Relapsing fever is characterized by febrile episodes lasting 2-9 days, separated by afebrile intervals of 2-7 days. Louse-borne disease has an incubation period of 2-14 days and has longer periods of pyrexia, fewer relapses, and longer remission periods than tick-borne disease. The incubation period of tick-borne disease is usually 7 days (range, 2-9 days). Each form of relapsing fever is characterized by sudden onset of high fever, lethargy, headache, photophobia, nausea, vomiting, myalgia, and arthralgia. Additional symptoms can appear later and include abdominal pain, a productive cough, mild respiratory distress, and bleeding manifestations, including epistaxis, hemoptysis, hematuria, and hematemesis. During the end of the primary febrile episode, a diffuse, erythematous, macular, or petechial rash lasting up to 2 days can develop over the trunk and shoulders. There may also be lymphadenopathy, pneumonia, and splenomegaly. Hepatic tenderness associated with hepatomegaly is a common sign, with jaundice in half of affected children. Central nervous system manifestations include lethargy, stupor, meningismus, convulsions, peripheral neuritis, focal neurologic deficits, and cranial nerve paralysis and may be the principal feature of late relapses in tick-borne disease. Severe manifestations include myocarditis, hepatic failure, and disseminated intravascular coagulopathy.

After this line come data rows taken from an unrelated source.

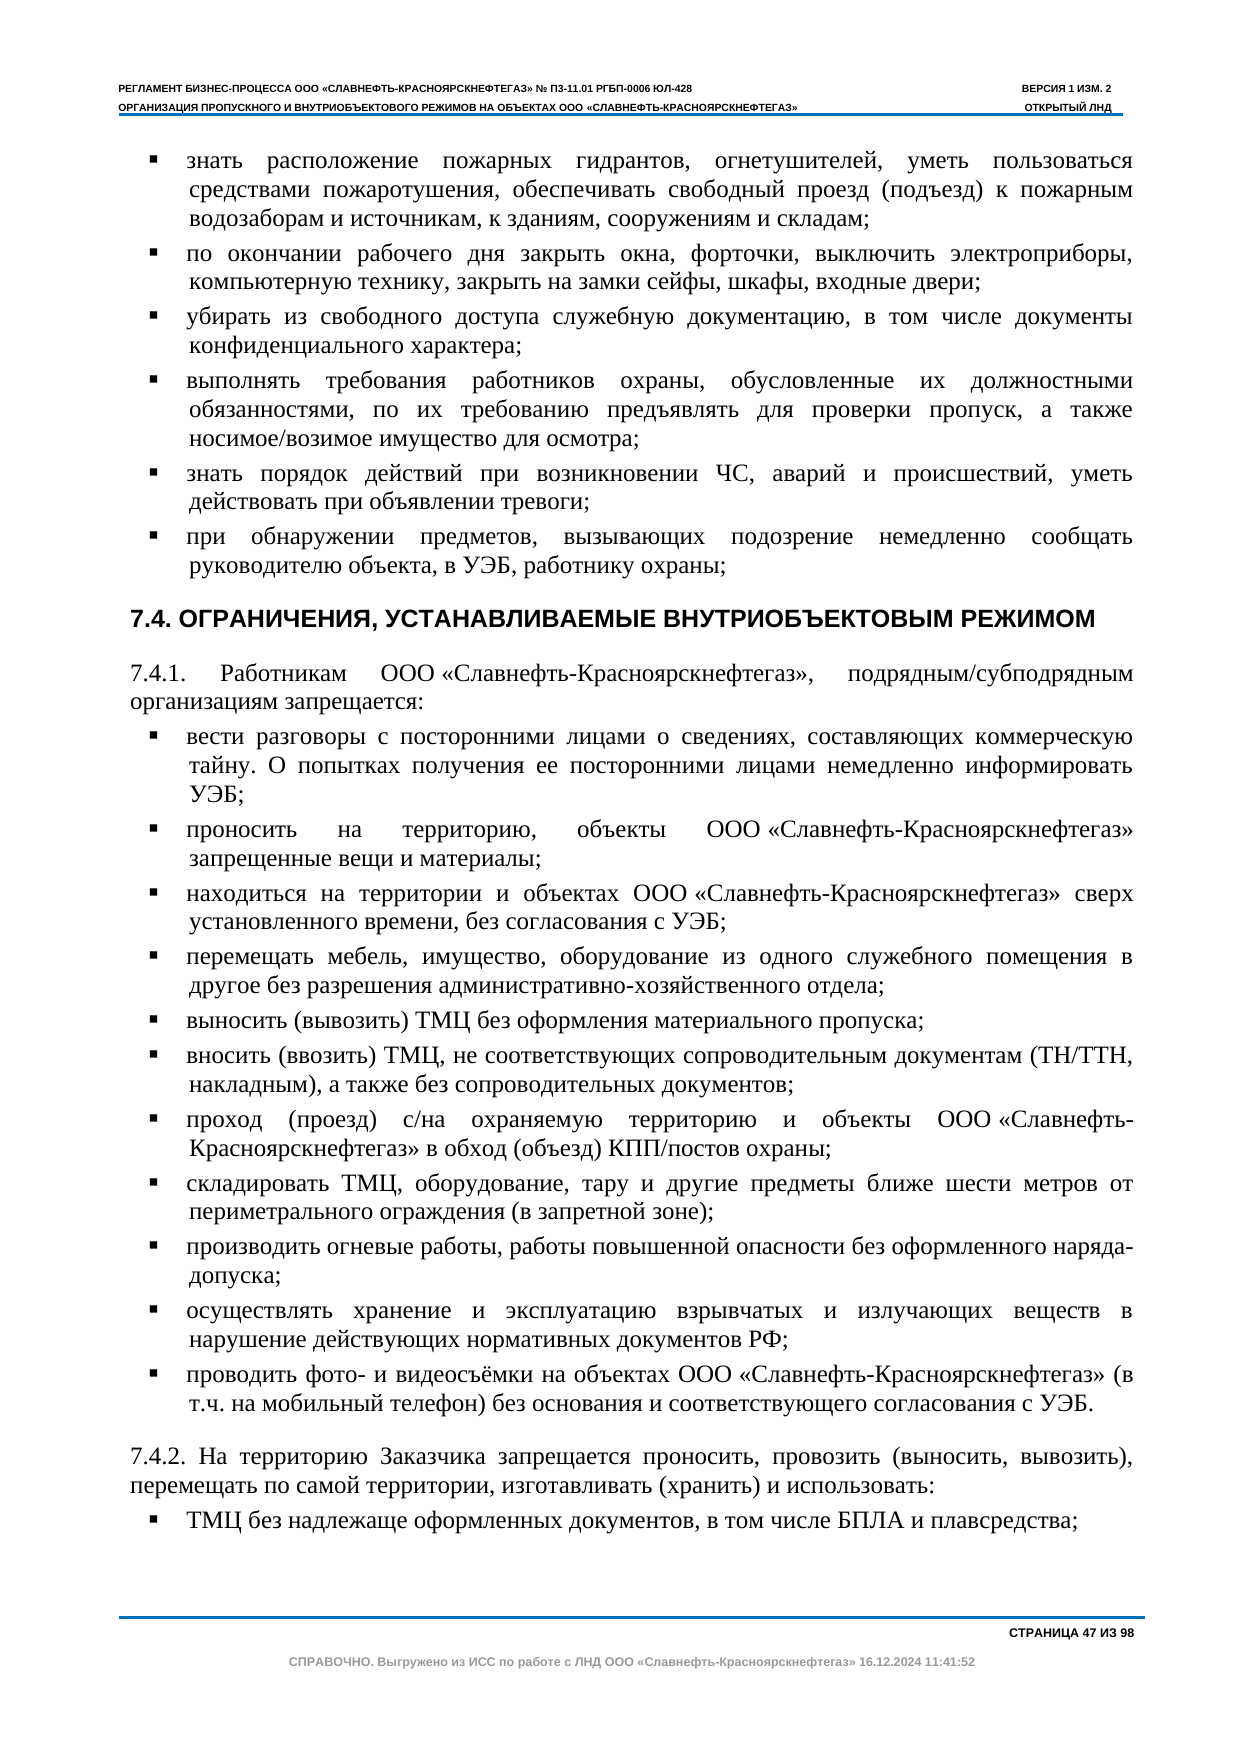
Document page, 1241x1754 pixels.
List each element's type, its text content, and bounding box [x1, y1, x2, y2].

text 7.4.2. На территорию Заказчика запрещается проносить, провозить (выносить, вывозить), перемещать по самой территории, изготавливать (хранить) и использовать: [130, 1441, 1134, 1499]
list по окончании рабочего дня закрыть окна, форточки, выключить электроприборы, компьютерную технику, закрыть на замки сейфы, шкафы, входные двери; [148, 238, 1134, 295]
list находиться на территории и объектах ООО «Славнефть-Красноярскнефтегаз» сверх установленного времени, без согласования с УЭБ; [148, 878, 1134, 935]
list вносить (ввозить) ТМЦ, не соответствующих сопроводительным документам (ТН/ТТН, накладным), а также без сопроводительных документов; [148, 1040, 1134, 1098]
list знать расположение пожарных гидрантов, огнетушителей, уметь пользоваться средствами пожаротушения, обеспечивать свободный проезд (подъезд) к пожарным водозаборам и источникам, к зданиям, сооружениям и складам; [148, 145, 1134, 231]
list вести разговоры с посторонними лицами о сведениях, составляющих коммерческую тайну. О попытках получения ее посторонними лицами немедленно информировать УЭБ; [148, 721, 1134, 808]
list осуществлять хранение и эксплуатацию взрывчатых и излучающих веществ в нарушение действующих нормативных документов РФ; [148, 1295, 1134, 1353]
list складировать ТМЦ, оборудование, тару и другие предметы ближе шести метров от периметрального ограждения (в запретной зоне); [148, 1168, 1134, 1225]
list проводить фото- и видеосъёмки на объектах ООО «Славнефть-Красноярскнефтегаз» (в т.ч. на мобильный телефон) без основания и соответствующего согласования с УЭБ. [148, 1359, 1134, 1416]
list проносить на территорию, объекты ООО «Славнефть-Красноярскнефтегаз» запрещенные вещи и материалы; [148, 814, 1134, 871]
list при обнаружении предметов, вызывающих подозрение немедленно сообщать руководителю объекта, в УЭБ, работнику охраны; [148, 521, 1134, 579]
list убирать из свободного доступа служебную документацию, в том числе документы конфиденциального характера; [148, 301, 1134, 359]
list проход (проезд) с/на охраняемую территорию и объекты ООО «Славнефть-Красноярскнефтегаз» в обход (объезд) КПП/постов охраны; [148, 1104, 1134, 1161]
list ТМЦ без надлежаще оформленных документов, в том числе БПЛА и плавсредства; [148, 1505, 1134, 1534]
text 7.4.1. Работникам ООО «Славнефть-Красноярскнефтегаз», подрядным/субподрядным организациям запрещается: [130, 658, 1134, 715]
list знать порядок действий при возникновении ЧС, аварий и происшествий, уметь действовать при объявлении тревоги; [148, 458, 1134, 515]
list выполнять требования работников охраны, обусловленные их должностными обязанностями, по их требованию предъявлять для проверки пропуск, а также носимое/возимое имущество для осмотра; [148, 365, 1134, 451]
text 7.4. ОГРАНИЧЕНИЯ, УСТАНАВЛИВАЕМЫЕ ВНУТРИОБЪЕКТОВЫМ РЕЖИМОМ [130, 604, 1134, 633]
list выносить (вывозить) ТМЦ без оформления материального пропуска; [148, 1005, 1134, 1034]
list перемещать мебель, имущество, оборудование из одного служебного помещения в другое без разрешения административно-хозяйственного отдела; [148, 941, 1134, 999]
list производить огневые работы, работы повышенной опасности без оформленного наряда-допуска; [148, 1231, 1134, 1289]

The initial symptomatic period characteristically ends with a crisis in 2-9 days, marked by abrupt diaphoresis, hypothermia, hypotension, bradycardia, profound muscle weakness, and prostration. In untreated patients, the first relapse occurs within 1 wk, followed by usually 3 but up to 10 relapses, with symptoms during each relapse becoming milder and shorter as the afebrile remission period lengthens.